Uncategorized

Using Your Personal Life To Procrastinate: Pt.1

Your personal life can be a primary source of procrastination if you let it.

When you’re self-employed or trying to be, you have a lot of leeway to magnify personal problems and turn them into self-made obstacles.  And that’s the way a lot of people choose to go because it’s easier to indulge in distractions than it is to build and manage a business.

I’m going to give you three examples, spread over a three-part series. We’re going to start with…

Entertaining Drama

“Creating soap operas in our lives is a symptom of resistance.”

~Steven Pressfield, the War of Art

Toxic relationships. Sibling rivalry. Frenemies. Online beef. Local beef. That’s all distraction. It consumes your time, focus and energy but it’s unproductive.

When problems involve people we tell ourselves that we can justify giving them precedence over progress, which many will argue is just the pursuit of money. Or at least, we tell ourselves that if we’re at a certain level.

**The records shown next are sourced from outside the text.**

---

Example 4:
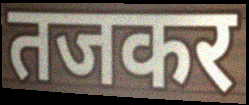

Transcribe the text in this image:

तजकर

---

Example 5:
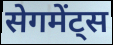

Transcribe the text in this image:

सेगमेंट्सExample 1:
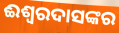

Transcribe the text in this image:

ଈଶ୍ଵରଦାସଙ୍କର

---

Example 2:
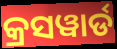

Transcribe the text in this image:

କ୍ରସୱାର୍ଡ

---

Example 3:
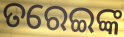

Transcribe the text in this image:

ତରେଇଙ୍କ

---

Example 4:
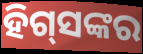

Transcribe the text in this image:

ହିଗ୍‌ସଙ୍କର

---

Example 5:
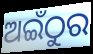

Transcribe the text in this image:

Successful people don’t press pause on their paper to debate and argue over personal problems or to tend to their love lives. They go get paid and handle their personal problems afterward.

Successful people understand three things.

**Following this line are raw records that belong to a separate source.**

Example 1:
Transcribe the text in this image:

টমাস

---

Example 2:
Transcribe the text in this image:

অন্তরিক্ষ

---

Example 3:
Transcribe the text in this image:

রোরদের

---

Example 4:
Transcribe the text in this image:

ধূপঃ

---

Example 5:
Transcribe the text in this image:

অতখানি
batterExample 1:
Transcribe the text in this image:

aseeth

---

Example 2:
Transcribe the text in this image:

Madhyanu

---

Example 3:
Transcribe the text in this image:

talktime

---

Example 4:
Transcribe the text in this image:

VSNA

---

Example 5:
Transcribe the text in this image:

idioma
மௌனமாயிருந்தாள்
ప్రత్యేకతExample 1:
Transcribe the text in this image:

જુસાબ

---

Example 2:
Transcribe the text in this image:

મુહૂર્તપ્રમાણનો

1) Repairing relationships is rarely an emergency.

2) Any relationship that’s in the way isn’t worth having.

3) And, for best results, it’s best to limit your circle to people who agree with #1 and #2.

It’s the people faced with the climb who allow themselves to get entangled in personal problems that hold them back.  It’s the people who say they want to get ahead but don’t want to work to make a difference that are drowning in drama.

And that’s their story because that’s what they’re choosing.

Whether it’s someone you love or despise, if you’re entertaining their feelings and foolishness when you should be working, you’re turning drama into an obstacle. You’re taking something with no value, no meaning and making it a priority.

That’s a sign you aren’t committed to your work, which is a sign you’re not trying to make moves. And that’s a situation that’s keeps a lot of people stuck where they are.

“The working artist will not tolerate trouble in her life because she knows trouble prevents her from doing her work.”